(TASK GOAL) In every line of the data, swap "letters" for "chars" and change nothing else. Leave out the pictures.

Collected data entries
━━━━━━━━━━━━━━━━━━━━━━━━━━━━━━

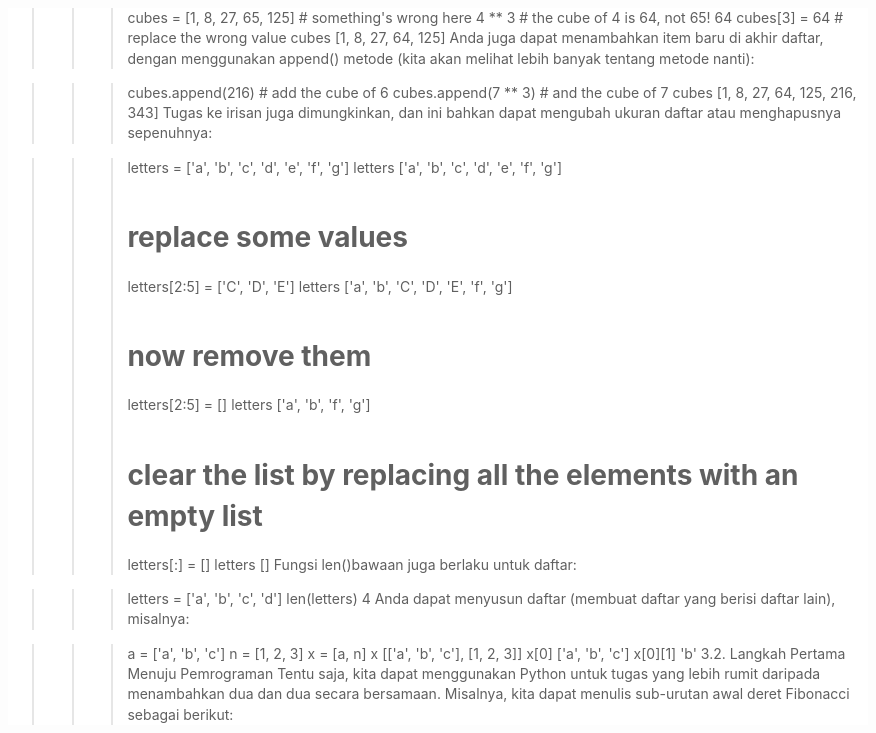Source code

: >>>
>>> cubes = [1, 8, 27, 65, 125]  # something's wrong here
>>> 4 ** 3  # the cube of 4 is 64, not 65!
64
>>> cubes[3] = 64  # replace the wrong value
>>> cubes
[1, 8, 27, 64, 125]
Anda juga dapat menambahkan item baru di akhir daftar, dengan menggunakan append() metode (kita akan melihat lebih banyak tentang metode nanti):

>>>
>>> cubes.append(216)  # add the cube of 6
>>> cubes.append(7 ** 3)  # and the cube of 7
>>> cubes
[1, 8, 27, 64, 125, 216, 343]
Tugas ke irisan juga dimungkinkan, dan ini bahkan dapat mengubah ukuran daftar atau menghapusnya sepenuhnya:

>>>
>>> letters = ['a', 'b', 'c', 'd', 'e', 'f', 'g']
>>> letters
['a', 'b', 'c', 'd', 'e', 'f', 'g']
>>> # replace some values
>>> letters[2:5] = ['C', 'D', 'E']
>>> letters
['a', 'b', 'C', 'D', 'E', 'f', 'g']
>>> # now remove them
>>> letters[2:5] = []
>>> letters
['a', 'b', 'f', 'g']
>>> # clear the list by replacing all the elements with an empty list
>>> letters[:] = []
>>> letters
[]
Fungsi len()bawaan juga berlaku untuk daftar:

>>>
>>> letters = ['a', 'b', 'c', 'd']
>>> len(letters)
4
Anda dapat menyusun daftar (membuat daftar yang berisi daftar lain), misalnya:

>>>
>>> a = ['a', 'b', 'c']
>>> n = [1, 2, 3]
>>> x = [a, n]
>>> x
[['a', 'b', 'c'], [1, 2, 3]]
>>> x[0]
['a', 'b', 'c']
>>> x[0][1]
'b'
3.2. Langkah Pertama Menuju Pemrograman 
Tentu saja, kita dapat menggunakan Python untuk tugas yang lebih rumit daripada menambahkan dua dan dua secara bersamaan. Misalnya, kita dapat menulis sub-urutan awal deret Fibonacci sebagai berikut:
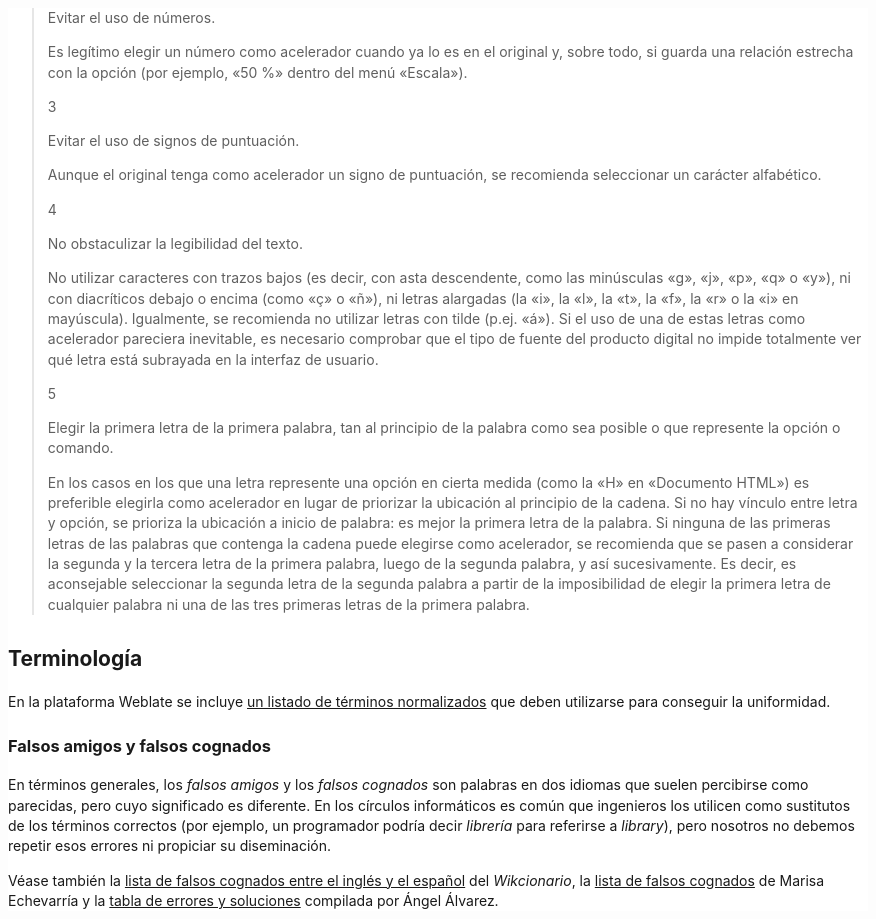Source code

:> Evitar el uso de números.
> 
> Es legítimo elegir un número como acelerador cuando ya lo es en el original y, sobre todo, si guarda una relación estrecha con la opción (por ejemplo, «50 %» dentro del menú «Escala»).
> 
> 3
> 
> Evitar el uso de signos de puntuación.
> 
> Aunque el original tenga como acelerador un signo de puntuación, se recomienda seleccionar un carácter alfabético.
> 
> 4
> 
> No obstaculizar la legibilidad del texto.
> 
> No utilizar caracteres con trazos bajos (es decir, con asta descendente, como las minúsculas «g», «j», «p», «q» o «y»), ni con diacríticos debajo o encima (como «ç» o «ñ»), ni letras alargadas (la «i», la «l», la «t», la «f», la «r» o la «i» en mayúscula). Igualmente, se recomienda no utilizar letras con tilde (p.ej. «á»). Si el uso de una de estas letras como acelerador pareciera inevitable, es necesario comprobar que el tipo de fuente del producto digital no impide totalmente ver qué letra está subrayada en la interfaz de usuario.
> 
> 5
> 
> Elegir la primera letra de la primera palabra, tan al principio de la palabra como sea posible o que represente la opción o comando.
> 
> En los casos en los que una letra represente una opción en cierta medida (como la «H» en «Documento HTML») es preferible elegirla como acelerador en lugar de priorizar la ubicación al principio de la cadena. Si no hay vínculo entre letra y opción, se prioriza la ubicación a inicio de palabra: es mejor la primera letra de la palabra. Si ninguna de las primeras letras de las palabras que contenga la cadena puede elegirse como acelerador, se recomienda que se pasen a considerar la segunda y la tercera letra de la primera palabra, luego de la segunda palabra, y así sucesivamente. Es decir, es aconsejable seleccionar la segunda letra de la segunda palabra a partir de la imposibilidad de elegir la primera letra de cualquier palabra ni una de las tres primeras letras de la primera palabra.

## Terminología

En la plataforma Weblate se incluye [un listado de términos normalizados](https://translations.documentfoundation.org/browse/libo_ui-master/glossary/es/) que deben utilizarse para conseguir la uniformidad.

### Falsos amigos y falsos cognados

En términos generales, los _falsos amigos_ y los _falsos cognados_ son palabras en dos idiomas que suelen percibirse como parecidas, pero cuyo significado es diferente. En los círculos informáticos es común que ingenieros los utilicen como sustitutos de los términos correctos (por ejemplo, un programador podría decir _librería_ para referirse a _library_), pero nosotros no debemos repetir esos errores ni propiciar su diseminación.

Véase también la [lista de falsos cognados entre el inglés y el español](https://en.wiktionary.org/wiki/Appendix:Spanish_false_cognates_and_false_friends_with_English) del _Wikcionario_, la [lista de falsos cognados](http://usuario.cicese.mx/~mechevar/manual/cognados.htm) de Marisa Echevarría y la [tabla de errores y soluciones](http://www.dit.upm.es/~aalvarez/pitfalls/) compilada por Ángel Álvarez.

━━━━━━━━━━━━━━━━━━━━━━━━━━━━━━

(SOLUTION TO THE EXERCISE)
Source code

: >>>
>>> cubes = [1, 8, 27, 65, 125]  # something's wrong here
>>> 4 ** 3  # the cube of 4 is 64, not 65!
64
>>> cubes[3] = 64  # replace the wrong value
>>> cubes
[1, 8, 27, 64, 125]
Anda juga dapat menambahkan item baru di akhir daftar, dengan menggunakan append() metode (kita akan melihat lebih banyak tentang metode nanti):

>>>
>>> cubes.append(216)  # add the cube of 6
>>> cubes.append(7 ** 3)  # and the cube of 7
>>> cubes
[1, 8, 27, 64, 125, 216, 343]
Tugas ke irisan juga dimungkinkan, dan ini bahkan dapat mengubah ukuran daftar atau menghapusnya sepenuhnya:

>>>
>>> chars = ['a', 'b', 'c', 'd', 'e', 'f', 'g']
>>> chars
['a', 'b', 'c', 'd', 'e', 'f', 'g']
>>> # replace some values
>>> chars[2:5] = ['C', 'D', 'E']
>>> chars
['a', 'b', 'C', 'D', 'E', 'f', 'g']
>>> # now remove them
>>> chars[2:5] = []
>>> chars
['a', 'b', 'f', 'g']
>>> # clear the list by replacing all the elements with an empty list
>>> chars[:] = []
>>> chars
[]
Fungsi len()bawaan juga berlaku untuk daftar:

>>>
>>> chars = ['a', 'b', 'c', 'd']
>>> len(chars)
4
Anda dapat menyusun daftar (membuat daftar yang berisi daftar lain), misalnya:

>>>
>>> a = ['a', 'b', 'c']
>>> n = [1, 2, 3]
>>> x = [a, n]
>>> x
[['a', 'b', 'c'], [1, 2, 3]]
>>> x[0]
['a', 'b', 'c']
>>> x[0][1]
'b'
3.2. Langkah Pertama Menuju Pemrograman 
Tentu saja, kita dapat menggunakan Python untuk tugas yang lebih rumit daripada menambahkan dua dan dua secara bersamaan. Misalnya, kita dapat menulis sub-urutan awal deret Fibonacci sebagai berikut:
Source code

:> Evitar el uso de números.
> 
> Es legítimo elegir un número como acelerador cuando ya lo es en el original y, sobre todo, si guarda una relación estrecha con la opción (por ejemplo, «50 %» dentro del menú «Escala»).
> 
> 3
> 
> Evitar el uso de signos de puntuación.
> 
> Aunque el original tenga como acelerador un signo de puntuación, se recomienda seleccionar un carácter alfabético.
> 
> 4
> 
> No obstaculizar la legibilidad del texto.
> 
> No utilizar caracteres con trazos bajos (es decir, con asta descendente, como las minúsculas «g», «j», «p», «q» o «y»), ni con diacríticos debajo o encima (como «ç» o «ñ»), ni letras alargadas (la «i», la «l», la «t», la «f», la «r» o la «i» en mayúscula). Igualmente, se recomienda no utilizar letras con tilde (p.ej. «á»). Si el uso de una de estas letras como acelerador pareciera inevitable, es necesario comprobar que el tipo de fuente del producto digital no impide totalmente ver qué letra está subrayada en la interfaz de usuario.
> 
> 5
> 
> Elegir la primera letra de la primera palabra, tan al principio de la palabra como sea posible o que represente la opción o comando.
> 
> En los casos en los que una letra represente una opción en cierta medida (como la «H» en «Documento HTML») es preferible elegirla como acelerador en lugar de priorizar la ubicación al principio de la cadena. Si no hay vínculo entre letra y opción, se prioriza la ubicación a inicio de palabra: es mejor la primera letra de la palabra. Si ninguna de las primeras letras de las palabras que contenga la cadena puede elegirse como acelerador, se recomienda que se pasen a considerar la segunda y la tercera letra de la primera palabra, luego de la segunda palabra, y así sucesivamente. Es decir, es aconsejable seleccionar la segunda letra de la segunda palabra a partir de la imposibilidad de elegir la primera letra de cualquier palabra ni una de las tres primeras letras de la primera palabra.

## Terminología

En la plataforma Weblate se incluye [un listado de términos normalizados](https://translations.documentfoundation.org/browse/libo_ui-master/glossary/es/) que deben utilizarse para conseguir la uniformidad.

### Falsos amigos y falsos cognados

En términos generales, los _falsos amigos_ y los _falsos cognados_ son palabras en dos idiomas que suelen percibirse como parecidas, pero cuyo significado es diferente. En los círculos informáticos es común que ingenieros los utilicen como sustitutos de los términos correctos (por ejemplo, un programador podría decir _librería_ para referirse a _library_), pero nosotros no debemos repetir esos errores ni propiciar su diseminación.

Véase también la [lista de falsos cognados entre el inglés y el español](https://en.wiktionary.org/wiki/Appendix:Spanish_false_cognates_and_false_friends_with_English) del _Wikcionario_, la [lista de falsos cognados](http://usuario.cicese.mx/~mechevar/manual/cognados.htm) de Marisa Echevarría y la [tabla de errores y soluciones](http://www.dit.upm.es/~aalvarez/pitfalls/) compilada por Ángel Álvarez.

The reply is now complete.